（LightOJ 1149） Factors and Multiples

Description
You will be given two sets of integers. Let‘s call them set A and set B. Set A contains n elements and set B contains m elements. You have to remove k1 elements from set A and k2 elements from set B so that of the remaining values no integer in set B is a multiple of any integer in set A. k1 should be in the range [0, n] and k2 in the range [0, m].

You have to find the value of (k1 + k2) such that (k1 + k2) is as low as possible. P is a multiple of Q if there is some integer K such that P = K * Q.



Suppose set A is {2, 3, 4, 5} and set B is {6, 7, 8, 9}. By removing 2 and 3 from A and 8 from B, we get the sets {4, 5} and {6, 7, 9}. Here none of the integers 6, 7 or 9 is a multiple of 4 or 5.

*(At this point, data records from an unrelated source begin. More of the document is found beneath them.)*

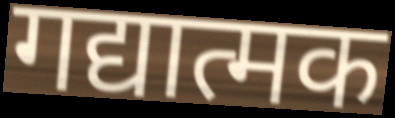
गद्यात्मक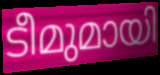
ടീമുമായിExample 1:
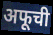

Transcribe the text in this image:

अफूची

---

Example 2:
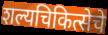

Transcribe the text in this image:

शल्यचिकित्सेचे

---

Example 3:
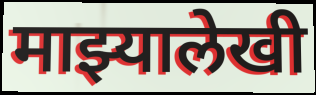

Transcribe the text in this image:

माझ्यालेखी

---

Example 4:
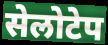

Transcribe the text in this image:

सेलोटेप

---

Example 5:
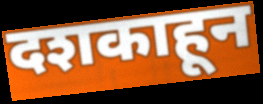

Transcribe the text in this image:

दशकाहूनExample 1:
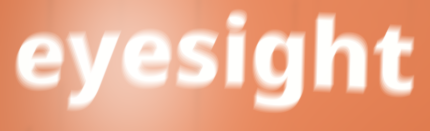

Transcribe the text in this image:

eyesight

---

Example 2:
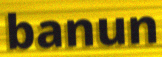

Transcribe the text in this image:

banun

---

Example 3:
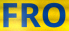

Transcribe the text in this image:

FRO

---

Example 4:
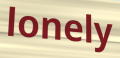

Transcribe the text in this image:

lonely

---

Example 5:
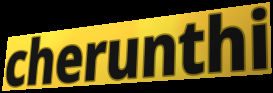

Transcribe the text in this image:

cherunthiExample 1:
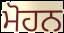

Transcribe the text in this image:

ਮੋਹਨ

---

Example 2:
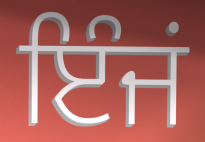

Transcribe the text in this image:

ਇੰਜਂ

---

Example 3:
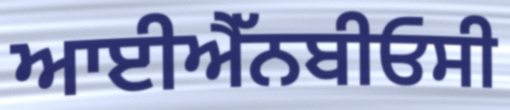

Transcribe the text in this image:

ਆਈਐੱਨਬੀਓਸੀ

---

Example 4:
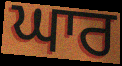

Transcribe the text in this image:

ਘਾਰ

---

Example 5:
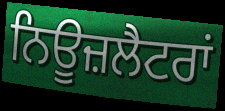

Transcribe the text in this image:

ਨਿਊਜ਼ਲੈਟਰਾਂ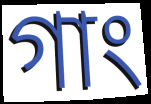
গাং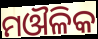
ମଔଳିକ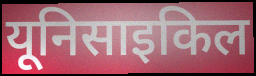
यूनिसाइकिल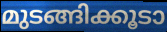
മുടങ്ങിക്കൂടാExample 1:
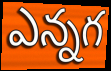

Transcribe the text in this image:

ఎన్నగ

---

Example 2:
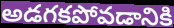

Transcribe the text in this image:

అడగకపోవడానికి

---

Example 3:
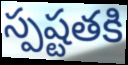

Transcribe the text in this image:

స్పష్టతకి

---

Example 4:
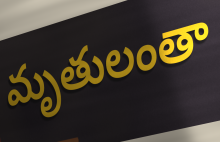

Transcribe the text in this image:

మృతులంతా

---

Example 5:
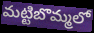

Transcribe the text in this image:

మట్టిబొమ్మలో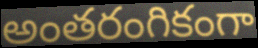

So for this case the answer is 3 (two from set A and one from set B).

Input
Input starts with an integer T (≤ 50), denoting the number of test cases.

The first line of each case starts with an integer n followed by n positive integers. The second line starts with m followed by m positive integers. Both n and m will be in the range [1, 100]. Each element of the two sets will fit in a 32 bit signed integer.

Output
For each case of input, print the case number and the result.

Sample Input
2
4 2 3 4 5
4 6 7 8 9
3 100 200 300
1 150
Sample Output
Case 1: 3
Case 2: 0

#include <iostream>
#include <cstring>
#include <cstdlib>
#include <cstdio>
#include <math.h>
#include <algorithm>
#include <queue>
using namespace std;

#define met(a,b) memset(a,b,sizeof(a))
#define ll long long
#define N 505
int Map[N][N],vis[N],used[N];
int a[N],b[N];
int n,m;
int han(int u)
{
    for(int i=1;i<=m;i++)
    {
        if(!vis[i] && Map[u][i])
        {
            vis[i]=1;
            if(!used[i] || han(used[i]))
            {
                used[i]=u;
                return 1;
            }
        }
    }
    return 0;
}
int main()
{
    int t,con=1;
    scanf("%d",&t);
    while(t--)
    {
        scanf("%d",&n);met(Map,0);
        for(int i=1;i<=n;i++)
            scanf("%d",&a[i]);
        scanf("%d",&m);
        for(int i=1;i<=m;i++)
        scanf("%d",&b[i]);
        for(int i=1;i<=n;i++)
        {
            for(int j=1;j<=m;j++)
                if(b[j]%a[i]==0)
                Map[i][j]=1;
        }
        met(used,0);int sum=0;
        for(int i=1;i<=n;i++)
        {
            met(vis,0);
            sum+=han(i);
        }

        printf("Case %d: %d\n",con++,sum);
    }
    return 0;
}